The ride is both euphoric and scary as knowledge accumulates at a breakneck speed with information coming at us in quantum leaps from all areas of human endeavor. We stand breathless at the threshold of an era in which the impossible has never become more possible, in which there is a crossing over of virtual reality with reality so that we cannot know where terra firma lies from moment to moment because we are constantly in the stream, reinventing ourselves. I can think of no other point in the history of time when the need for humility has been more pressing than in the current era, this entrance through the gates of the Millennium.
Robert Reich’s keynote speech at NASW’s Symposium 2000 eloquently addressed the issue of ethics in a world that could be speeding out of control if not stopped by careful dialogue which examines the shifting structure of the ground beneath our feet. Life should teach us that we are all of us subject to personal earthquakes and that no one, rich or poor, regardless of circumstance, escapes pain and suffering through illness, and the myriad personal and global catastrophes that inhabit and seem to be a prerequisite of our passage through life. There are, however, choices that we all make on a constant and daily basis.

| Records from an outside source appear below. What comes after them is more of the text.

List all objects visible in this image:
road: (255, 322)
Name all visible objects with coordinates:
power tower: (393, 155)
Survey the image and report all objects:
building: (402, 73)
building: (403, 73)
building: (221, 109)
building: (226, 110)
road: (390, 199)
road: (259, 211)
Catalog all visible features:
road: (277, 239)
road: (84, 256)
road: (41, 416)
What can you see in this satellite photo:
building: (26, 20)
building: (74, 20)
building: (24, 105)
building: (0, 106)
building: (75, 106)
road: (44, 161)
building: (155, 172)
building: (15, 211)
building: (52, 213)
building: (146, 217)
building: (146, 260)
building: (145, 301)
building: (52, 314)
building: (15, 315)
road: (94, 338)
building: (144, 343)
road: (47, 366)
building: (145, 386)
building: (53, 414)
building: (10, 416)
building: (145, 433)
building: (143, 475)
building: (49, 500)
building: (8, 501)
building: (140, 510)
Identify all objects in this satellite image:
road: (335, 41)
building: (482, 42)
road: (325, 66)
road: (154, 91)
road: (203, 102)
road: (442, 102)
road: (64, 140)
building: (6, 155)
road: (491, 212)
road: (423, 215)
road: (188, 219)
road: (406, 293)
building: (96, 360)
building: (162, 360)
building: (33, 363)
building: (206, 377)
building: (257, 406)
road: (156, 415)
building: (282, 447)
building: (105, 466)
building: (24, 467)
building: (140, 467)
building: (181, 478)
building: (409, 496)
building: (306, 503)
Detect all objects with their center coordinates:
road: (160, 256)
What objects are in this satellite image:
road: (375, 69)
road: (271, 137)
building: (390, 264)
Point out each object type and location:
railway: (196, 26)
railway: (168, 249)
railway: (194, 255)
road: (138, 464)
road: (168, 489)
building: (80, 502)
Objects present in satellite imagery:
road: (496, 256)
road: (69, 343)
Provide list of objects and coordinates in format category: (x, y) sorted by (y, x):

A cogent argument has been made by biblical and other scholars, in poetry and great literature, that the meaning of life lies in these very choices and that we have been put here to wrestle with choice. Whether we believe this or not, choice is an integral part of existence.
Social work, as a profession, has brought the notion of ethical choice to the point of consciousness. Mr. Reich so eloquently pointed out that we in the United States are currently experiencing unparalleled growth and economic prosperity unprecedented in the history of this country. Despite this, we are in the midst of a paradoxical situation in which the poor get poorer and the rich get richer. This paradox is hidden only to those who choose not to see it. The shelters are experiencing unprecedented overcrowding, the network of community supports we promised to provide for the mentally ill released when we decried the institutional warehousing of people was never fully realized, we have a health care crisis of major proportions and our management of resources is directed less towards the fulfillment of the needs of people and even more towards selfish individual for-profit motives. Yet never before in the history of the world have we felt more connected to each other.
The Web is a reality as a metaphor and as a new construct in the way we conduct our business. We are all networked together. This fact about life was known before we honed our new computer sensibilities. This truth about life stems from the beginning of time and is apparent from the smallest molecules of life on upwards into this complex form we call man. The word "alone" in English as the word "apart" has imbedded within it a paradox. If you look closely at the word "alone" you will see that it is composed of two words, elided together, "all" and "one". Although we can act individually we are all one and the deeper recognition of the profundity of this is incumbent on us all, especially at this crossroads of history. We must put the humane back in human at this point in time or we will self-destruct. The values which give life its richness are in the realization of the inter-connectedness of all life and the value of money lies in the morality or values we place in its usage.
In summation, this article is a call to arms. Social workers know what it is to hold hands across the world, to link arms together in a concerted effort to effect social change for the betterment of mankind. Those who work in the trenches know better than anybody what the world needs. We hear the screams of the voiceless of our society and our task, the most noble of tasks as Robert Reich reminded us, is to make ‘them who are us’ heard.